The longer girls stay involved in sports, whatever their connections, the better off they are. Here are some recommendations to help keep female athletes in the game:
- Benefits accrue early: Being on a team helps girls build confidence in their abilities, meet challenges, overcome adversity and connect the dots between hard work and results. On-field experiences can carry over to the classroom, among friend groups and even into the workplace. A 2017 Ernst & Young survey of high-level female executives found that 90 percent played sports. Among women who held C-suite titles, the proportion was even higher, at 96 percent.
- Create nurturing environment: It’s important to remember that girls respond to their environment. They prefer a group setting with teams that offer camaraderie, support and friendships. They want to understand the whys behind certain plays or decisions. If a team has a bad practice and the players hang their heads after, having a coach criticize and curse out players will not be well received nor achieve a productive result.
- Monitor progress: I like Oprah Winfrey’s approach. Keep a journal of your progress against immediate, short- and long-term goals. This applies to sports, academics and your career. With respect to athletics, start by working with the team to come up with a saying that all can rally around. Determine your individual and team goals then chart how you’re doing, whether it’s more playing time, working hard in practice or enhancing skills. Bring your coach, trainer and teammates into the loop so all are vested in your goal setting.
- Optimize training: In my current role at HSS, I focus on sports with a lot of pivoting, cutting and twisting. It’s important for female athletes to build strength in their core, comprising the abdominal and gluteal muscles. I favor dynamic warm-ups, where you are stretching and moving at the same time. Examples are jumping back and forth over cones on a field, doing planks and using agility ladders to shuffle side to side.

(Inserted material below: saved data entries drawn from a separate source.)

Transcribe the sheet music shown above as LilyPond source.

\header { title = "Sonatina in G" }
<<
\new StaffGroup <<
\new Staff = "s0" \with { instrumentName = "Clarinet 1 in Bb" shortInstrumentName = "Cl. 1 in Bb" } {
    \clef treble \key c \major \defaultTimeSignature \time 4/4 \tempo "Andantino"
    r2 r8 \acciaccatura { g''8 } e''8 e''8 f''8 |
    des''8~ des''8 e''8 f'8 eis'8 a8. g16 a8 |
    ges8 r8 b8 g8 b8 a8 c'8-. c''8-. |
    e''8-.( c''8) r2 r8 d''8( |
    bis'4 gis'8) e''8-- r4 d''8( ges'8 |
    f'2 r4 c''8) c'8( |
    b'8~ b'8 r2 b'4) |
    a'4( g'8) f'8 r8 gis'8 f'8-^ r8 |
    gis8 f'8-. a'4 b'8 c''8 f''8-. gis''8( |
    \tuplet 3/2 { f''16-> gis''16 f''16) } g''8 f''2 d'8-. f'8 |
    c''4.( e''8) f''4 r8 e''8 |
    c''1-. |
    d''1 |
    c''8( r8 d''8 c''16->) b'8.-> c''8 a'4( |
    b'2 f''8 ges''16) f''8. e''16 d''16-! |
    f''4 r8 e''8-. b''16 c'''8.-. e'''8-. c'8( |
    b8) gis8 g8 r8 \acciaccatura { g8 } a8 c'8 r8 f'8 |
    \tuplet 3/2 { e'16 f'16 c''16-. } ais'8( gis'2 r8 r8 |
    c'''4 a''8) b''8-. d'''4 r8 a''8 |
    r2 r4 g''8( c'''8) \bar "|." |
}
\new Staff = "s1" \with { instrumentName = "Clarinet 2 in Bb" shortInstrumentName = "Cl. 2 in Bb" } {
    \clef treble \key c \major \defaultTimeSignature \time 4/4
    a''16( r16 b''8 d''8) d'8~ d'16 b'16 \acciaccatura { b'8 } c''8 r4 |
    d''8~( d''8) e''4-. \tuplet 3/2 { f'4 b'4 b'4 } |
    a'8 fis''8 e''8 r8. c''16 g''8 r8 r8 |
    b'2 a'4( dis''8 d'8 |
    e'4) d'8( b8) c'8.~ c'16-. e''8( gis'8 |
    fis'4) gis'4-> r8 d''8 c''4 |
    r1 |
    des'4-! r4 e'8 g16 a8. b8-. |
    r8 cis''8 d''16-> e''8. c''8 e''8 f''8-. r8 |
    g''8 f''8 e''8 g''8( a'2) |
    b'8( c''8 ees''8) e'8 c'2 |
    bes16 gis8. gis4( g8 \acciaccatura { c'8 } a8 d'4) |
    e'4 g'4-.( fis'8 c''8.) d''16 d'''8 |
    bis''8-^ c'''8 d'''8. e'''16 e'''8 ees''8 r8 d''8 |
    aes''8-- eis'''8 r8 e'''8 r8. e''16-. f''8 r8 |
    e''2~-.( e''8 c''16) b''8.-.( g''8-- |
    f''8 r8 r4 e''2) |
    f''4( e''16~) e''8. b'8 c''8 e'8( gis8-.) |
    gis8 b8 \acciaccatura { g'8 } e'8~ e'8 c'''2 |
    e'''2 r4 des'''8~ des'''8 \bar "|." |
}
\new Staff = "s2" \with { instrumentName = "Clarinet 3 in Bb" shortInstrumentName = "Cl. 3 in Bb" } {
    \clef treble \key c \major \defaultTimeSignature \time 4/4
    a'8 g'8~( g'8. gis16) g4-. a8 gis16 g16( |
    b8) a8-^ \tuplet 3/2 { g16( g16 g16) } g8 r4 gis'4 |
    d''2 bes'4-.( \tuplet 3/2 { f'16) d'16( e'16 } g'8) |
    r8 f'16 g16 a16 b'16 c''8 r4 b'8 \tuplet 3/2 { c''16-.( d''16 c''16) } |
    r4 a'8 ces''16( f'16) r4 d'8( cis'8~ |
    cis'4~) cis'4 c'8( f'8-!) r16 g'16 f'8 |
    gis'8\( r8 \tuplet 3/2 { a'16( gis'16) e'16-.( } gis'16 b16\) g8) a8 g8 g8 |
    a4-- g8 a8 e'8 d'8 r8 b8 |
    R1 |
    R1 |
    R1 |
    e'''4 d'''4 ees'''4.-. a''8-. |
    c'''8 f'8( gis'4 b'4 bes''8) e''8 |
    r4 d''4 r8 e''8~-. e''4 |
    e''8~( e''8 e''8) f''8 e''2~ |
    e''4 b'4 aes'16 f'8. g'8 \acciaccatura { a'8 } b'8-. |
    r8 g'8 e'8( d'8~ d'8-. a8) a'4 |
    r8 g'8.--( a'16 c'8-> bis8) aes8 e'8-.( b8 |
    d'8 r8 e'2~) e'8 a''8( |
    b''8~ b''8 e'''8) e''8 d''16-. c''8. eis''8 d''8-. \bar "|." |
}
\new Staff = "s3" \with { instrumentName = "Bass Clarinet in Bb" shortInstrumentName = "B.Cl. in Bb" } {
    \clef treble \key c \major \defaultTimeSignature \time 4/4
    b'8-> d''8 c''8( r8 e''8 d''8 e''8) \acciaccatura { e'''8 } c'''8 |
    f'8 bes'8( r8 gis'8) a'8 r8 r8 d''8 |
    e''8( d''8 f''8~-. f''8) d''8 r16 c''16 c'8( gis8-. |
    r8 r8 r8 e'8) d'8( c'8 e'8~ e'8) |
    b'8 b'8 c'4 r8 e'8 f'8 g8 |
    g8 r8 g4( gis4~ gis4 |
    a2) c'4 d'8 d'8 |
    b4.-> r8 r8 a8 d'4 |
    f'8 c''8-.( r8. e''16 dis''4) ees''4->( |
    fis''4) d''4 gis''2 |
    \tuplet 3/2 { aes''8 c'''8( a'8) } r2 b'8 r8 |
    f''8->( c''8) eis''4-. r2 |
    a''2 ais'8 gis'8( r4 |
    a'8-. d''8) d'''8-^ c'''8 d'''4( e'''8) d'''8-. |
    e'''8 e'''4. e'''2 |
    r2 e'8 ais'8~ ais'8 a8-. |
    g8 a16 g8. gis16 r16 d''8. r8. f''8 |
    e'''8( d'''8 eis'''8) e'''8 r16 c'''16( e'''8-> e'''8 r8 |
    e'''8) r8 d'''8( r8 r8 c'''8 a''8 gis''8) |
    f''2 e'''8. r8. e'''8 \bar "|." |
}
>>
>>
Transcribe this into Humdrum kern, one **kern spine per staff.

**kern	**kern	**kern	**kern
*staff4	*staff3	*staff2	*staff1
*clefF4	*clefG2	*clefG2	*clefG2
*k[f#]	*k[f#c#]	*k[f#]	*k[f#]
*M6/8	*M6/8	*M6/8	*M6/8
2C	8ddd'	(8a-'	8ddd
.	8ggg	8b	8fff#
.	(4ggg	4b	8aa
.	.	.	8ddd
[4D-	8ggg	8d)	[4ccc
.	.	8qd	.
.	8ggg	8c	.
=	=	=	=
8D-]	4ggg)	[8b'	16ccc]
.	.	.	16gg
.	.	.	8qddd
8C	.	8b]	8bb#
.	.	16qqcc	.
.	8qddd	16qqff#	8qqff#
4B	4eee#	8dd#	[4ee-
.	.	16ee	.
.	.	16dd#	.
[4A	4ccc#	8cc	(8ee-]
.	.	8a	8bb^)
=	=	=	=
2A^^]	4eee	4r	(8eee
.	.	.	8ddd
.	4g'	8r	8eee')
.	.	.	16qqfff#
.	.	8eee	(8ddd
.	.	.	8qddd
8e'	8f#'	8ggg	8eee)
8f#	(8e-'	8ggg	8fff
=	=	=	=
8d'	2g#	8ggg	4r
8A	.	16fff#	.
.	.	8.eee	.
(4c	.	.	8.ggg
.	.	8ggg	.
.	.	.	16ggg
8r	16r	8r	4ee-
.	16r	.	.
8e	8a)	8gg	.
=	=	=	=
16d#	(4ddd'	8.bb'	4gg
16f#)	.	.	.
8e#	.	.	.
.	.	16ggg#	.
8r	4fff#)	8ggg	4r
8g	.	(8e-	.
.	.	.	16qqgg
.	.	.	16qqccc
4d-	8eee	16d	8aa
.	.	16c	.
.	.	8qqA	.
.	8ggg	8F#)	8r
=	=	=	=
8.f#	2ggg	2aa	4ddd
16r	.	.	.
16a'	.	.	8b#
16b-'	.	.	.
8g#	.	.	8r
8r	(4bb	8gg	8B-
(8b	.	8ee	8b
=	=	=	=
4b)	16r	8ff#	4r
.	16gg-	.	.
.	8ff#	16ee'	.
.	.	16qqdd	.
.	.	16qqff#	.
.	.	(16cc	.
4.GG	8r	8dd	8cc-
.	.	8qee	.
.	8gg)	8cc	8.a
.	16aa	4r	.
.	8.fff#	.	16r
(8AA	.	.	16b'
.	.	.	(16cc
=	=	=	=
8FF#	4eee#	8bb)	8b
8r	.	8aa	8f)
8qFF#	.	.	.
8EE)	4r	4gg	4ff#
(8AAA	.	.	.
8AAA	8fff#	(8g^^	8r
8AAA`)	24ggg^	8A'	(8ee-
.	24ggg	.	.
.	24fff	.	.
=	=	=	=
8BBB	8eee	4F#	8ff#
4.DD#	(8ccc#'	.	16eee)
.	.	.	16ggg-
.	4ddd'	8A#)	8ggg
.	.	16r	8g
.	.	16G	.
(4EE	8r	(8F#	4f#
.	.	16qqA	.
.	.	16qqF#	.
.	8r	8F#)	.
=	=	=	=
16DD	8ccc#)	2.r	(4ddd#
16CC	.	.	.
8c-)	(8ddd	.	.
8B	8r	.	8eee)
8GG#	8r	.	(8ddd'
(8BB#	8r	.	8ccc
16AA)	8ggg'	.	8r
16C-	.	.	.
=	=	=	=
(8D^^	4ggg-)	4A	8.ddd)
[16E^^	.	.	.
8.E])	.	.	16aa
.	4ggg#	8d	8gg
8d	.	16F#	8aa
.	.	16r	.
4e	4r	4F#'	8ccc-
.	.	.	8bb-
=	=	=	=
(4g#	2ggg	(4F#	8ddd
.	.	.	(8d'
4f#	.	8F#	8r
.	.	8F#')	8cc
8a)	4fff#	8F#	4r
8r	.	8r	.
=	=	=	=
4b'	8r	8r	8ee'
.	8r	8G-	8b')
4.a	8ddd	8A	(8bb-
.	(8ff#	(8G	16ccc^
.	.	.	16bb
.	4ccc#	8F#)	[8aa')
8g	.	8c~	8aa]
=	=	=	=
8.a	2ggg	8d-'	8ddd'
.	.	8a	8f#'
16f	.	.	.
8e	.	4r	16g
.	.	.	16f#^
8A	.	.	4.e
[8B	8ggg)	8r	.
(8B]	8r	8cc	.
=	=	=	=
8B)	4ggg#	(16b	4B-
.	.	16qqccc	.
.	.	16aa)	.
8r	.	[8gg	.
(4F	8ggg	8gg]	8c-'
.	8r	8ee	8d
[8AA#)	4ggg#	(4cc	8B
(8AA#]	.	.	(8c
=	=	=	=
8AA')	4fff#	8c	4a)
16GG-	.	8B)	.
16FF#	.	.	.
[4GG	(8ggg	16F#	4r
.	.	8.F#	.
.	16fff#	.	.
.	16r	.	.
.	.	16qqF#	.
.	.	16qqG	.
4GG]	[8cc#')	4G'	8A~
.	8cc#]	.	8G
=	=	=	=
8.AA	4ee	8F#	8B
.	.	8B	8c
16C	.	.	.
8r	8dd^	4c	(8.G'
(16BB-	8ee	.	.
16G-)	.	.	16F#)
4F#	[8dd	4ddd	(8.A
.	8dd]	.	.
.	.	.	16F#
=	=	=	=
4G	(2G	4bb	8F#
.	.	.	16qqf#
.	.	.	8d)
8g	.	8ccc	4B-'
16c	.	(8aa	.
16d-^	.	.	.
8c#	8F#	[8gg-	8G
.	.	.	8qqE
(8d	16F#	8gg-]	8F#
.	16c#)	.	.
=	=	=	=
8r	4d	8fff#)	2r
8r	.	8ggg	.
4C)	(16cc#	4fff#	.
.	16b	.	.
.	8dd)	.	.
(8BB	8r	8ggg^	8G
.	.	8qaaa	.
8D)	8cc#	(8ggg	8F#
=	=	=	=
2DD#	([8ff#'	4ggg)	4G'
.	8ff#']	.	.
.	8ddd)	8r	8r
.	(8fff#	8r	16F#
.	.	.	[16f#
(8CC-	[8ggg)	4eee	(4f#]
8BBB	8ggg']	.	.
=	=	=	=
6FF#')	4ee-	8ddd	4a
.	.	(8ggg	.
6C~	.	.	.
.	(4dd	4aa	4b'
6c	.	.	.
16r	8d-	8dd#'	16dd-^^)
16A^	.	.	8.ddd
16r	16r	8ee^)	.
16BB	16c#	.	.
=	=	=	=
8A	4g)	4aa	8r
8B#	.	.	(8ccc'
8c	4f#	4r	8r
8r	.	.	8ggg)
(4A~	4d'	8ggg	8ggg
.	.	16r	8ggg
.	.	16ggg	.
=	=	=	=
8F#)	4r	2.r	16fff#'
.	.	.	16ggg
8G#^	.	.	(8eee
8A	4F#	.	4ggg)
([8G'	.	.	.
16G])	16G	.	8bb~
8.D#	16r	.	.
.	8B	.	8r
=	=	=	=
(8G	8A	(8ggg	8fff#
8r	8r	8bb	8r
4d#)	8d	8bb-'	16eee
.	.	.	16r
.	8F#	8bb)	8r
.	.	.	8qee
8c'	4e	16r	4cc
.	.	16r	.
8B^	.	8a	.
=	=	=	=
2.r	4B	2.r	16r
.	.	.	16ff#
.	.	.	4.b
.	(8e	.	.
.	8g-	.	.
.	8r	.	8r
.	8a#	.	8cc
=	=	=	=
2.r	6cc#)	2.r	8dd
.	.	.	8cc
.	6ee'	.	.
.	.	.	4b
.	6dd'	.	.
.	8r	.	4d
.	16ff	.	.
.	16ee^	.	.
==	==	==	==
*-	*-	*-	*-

- Safeguard against injuries: Experts estimate that nearly 9 million Americans aged six and older who participate in sports and fitness will suffer a sports-related injury each year. ACL injuries are one of the most common for female athletes. But many of these injuries are preventable by accessing the information, training and resources to keep young athletes safe and healthy. The HSS Sports Safety Program offers an educational series for athletes, coaches, teachers and parents that includes neurodynamic warm-ups, proven to reduce the risk of ACL injury for young athletes.
- Keep girls in the game: This is our ultimate goal, to keep girls active and playing sports as long as possible. HSS and espnW recently co-sponsored an all-day conference on this topic that featured pro athletes, motivational speakers, nutritionists and others. Strategies for reaching this goal start with keeping sports fun. We’re so focused on perfection and drills. Carve out practice time each week for a fun activity. Varsity and travel teams are not the right fit for everyone; consider joining house leagues and participating in intramural sports. And as you mature and your body changes, modify your training to grow as an athlete and enjoy sports.
Dr. Karen Sutton is a board certified sports medicine surgeon with surgical expertise in arthroscopy of the shoulder, knee and hip. She is an Associate Attending Orthopedic Surgeon at HSS and Head Team Physician for United States Women’s Lacrosse. She is also Chief Medical Officer for Federation of International Lacrosse and Team Physician for US Ski & Snowboard.